TIMBRE is a complex-valued neural network that can recover patterns from multi-channel oscillations carrying information about a variable of interest. It was primarily developed and tested using multi-electrode recordings of local field potentials (LFPs) measured in the hippocampus of rats.

Notable Files

  1. TIMBRE.py - neural network implementation of carrier-free decoding.
  2. toy_data_demo.ipynb - Understand TIMBRE: Jupyter notebook demonstrating TIMBRE on toy data.
  3. LFP_demo.ipynb - Use TIMBRE: Jupyter notebook demonstrating TIMBRE on real data.
  4. helpers.py - helper functions for preprocessing data.

Notebooks were tested on Google Colab.

Recipes for success

Here are some tips that I found helpful when using TIMBRE.
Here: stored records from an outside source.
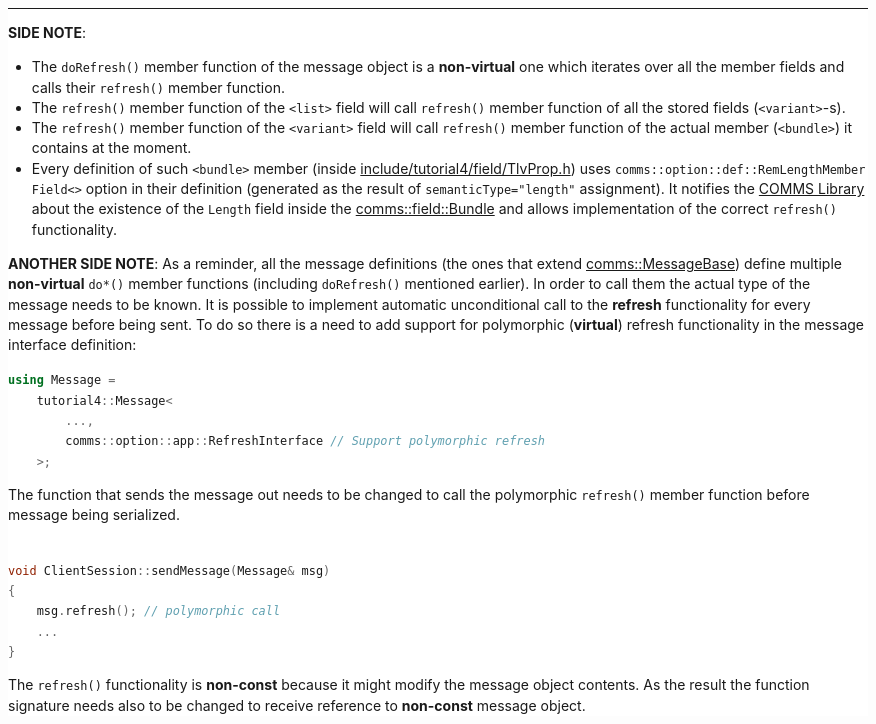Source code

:----

**SIDE NOTE**:

- The `doRefresh()` member function of the message object is a **non-virtual** one which iterates over all the member
  fields and calls their `refresh()` member function.
- The `refresh()` member function of the `<list>` field will call `refresh()` member function of all the
  stored fields (`<variant>`-s).
- The `refresh()` member function of the `<variant>` field will call `refresh()` member function of the
  actual member (`<bundle>`) it contains at the moment.
- Every definition of such `<bundle>` member (inside [include/tutorial4/field/TlvProp.h](include/tutorial4/field/TlvProp.h))
  uses `comms::option::def::RemLengthMemberField<>` option in their definition (generated as the result of
  `semanticType="length"` assignment). It notifies the 
  [COMMS Library](https://github.com/commschamp/comms) about the existence of the
  `Length` field inside the [comms::field::Bundle](https://commschamp.github.io/comms_doc/classcomms_1_1field_1_1Bundle.html)
  and allows implementation of the correct `refresh()` functionality.


**ANOTHER SIDE NOTE**: As a reminder, all the message definitions (the ones that extend 
[comms::MessageBase](https://commschamp.github.io/comms_doc/classcomms_1_1MessageBase.html))
define multiple **non-virtual** `do*()` member functions (including `doRefresh()` mentioned earlier).
In order to call them the actual type of the message needs to be known. It is possible to implement
automatic unconditional call to the **refresh** functionality for every message before being sent. To do 
so there is a need to add support for polymorphic (**virtual**) refresh functionality in the message
interface definition:
```cpp
using Message =
    tutorial4::Message<
        ...,
        comms::option::app::RefreshInterface // Support polymorphic refresh
    >;
```
The function that sends the message out needs to be changed to call the polymorphic `refresh()`
member function before message being serialized.
```cpp

void ClientSession::sendMessage(Message& msg)
{
    msg.refresh(); // polymorphic call
    ...
}
```
The `refresh()` functionality is **non-const** because it might modify the message object contents. As the
result the function signature needs also to be changed to receive reference to **non-const** message object.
  1. Shrink the data. Speed up training by decimating data to ~2.5x the sampling rate of your oscillation of interest. For example, the hippocampus data was collected at 1250 Hz, but we were interested in a ~10 Hz signal, so we downsampled the data to 25 Hz. Note that you should apply a low-pass filter before downsampling to avoid aliasing (this is automatically done by python and matlab's decimate function).
  2. Use many measurement channels. For brain data, using as many measurement channels as possible improves accuracy. Note that this is true even if the data appears to be highly correlated across all channels. We use ~250 electrodes and expect further improvements by using more electrodes.
  3. Remove extraneous frequencies. Brain data contains high power at low frequencies ('1/f noise'). It can help to remove these using a high-pass filter with a cutoff frequency below that of your signal. For example, we use 2hz as our cutoff frequency.
  4. Whiten the data. Use the whiten function in helpers.py to decorrelate the data across channels.
  5. Balance training data. Try to evenly represent the different labels within your training data.
  6. Analyze each behavioral condition separately. Try not to mix data from different behavioral conditions. For example, we apply TIMBRE on periods of running or staying separately, as the oscillations found in these two conditions are very different from one another.
  7. Try different hidden layer sizes. This is the main hyperparameter. It helps to loop through these and compare performance on held-out test data to chance.
  8. Use coarse-grained labels for training. If you aren't sure what variables might be represented in your data, identify high-level categories that were measured or manipulated while collecting data. For example, although we collected the rat's position within the maze as a continuous variable, we trained the network to simply predict which of 3 areas the animal was in.
  9. Use fine-grained labels for visualization. Once you see above-chance performance, visualize the activations of the hidden nodes relative to variables that are hypothesized to be relevant. For example, the hippocampus is known to care about the animal's location, so we visualized hidden node activations as a function of position (even though we trained the network using coarse-grained labels).

References

Agarwal, B Lustig, S Akera, E Pastalkova, AK Lee, FT Sommer. News without the buzz: reading out weak theta rhythms in the hippocampus. bioRxiv, 2023.12. 22.573160

Trabelsi C et al. Deep Complex Networks. International Conference on Learning Representations (ICLR), 2018.

Dramsch J. Keras implementation of Deep Complex Networks.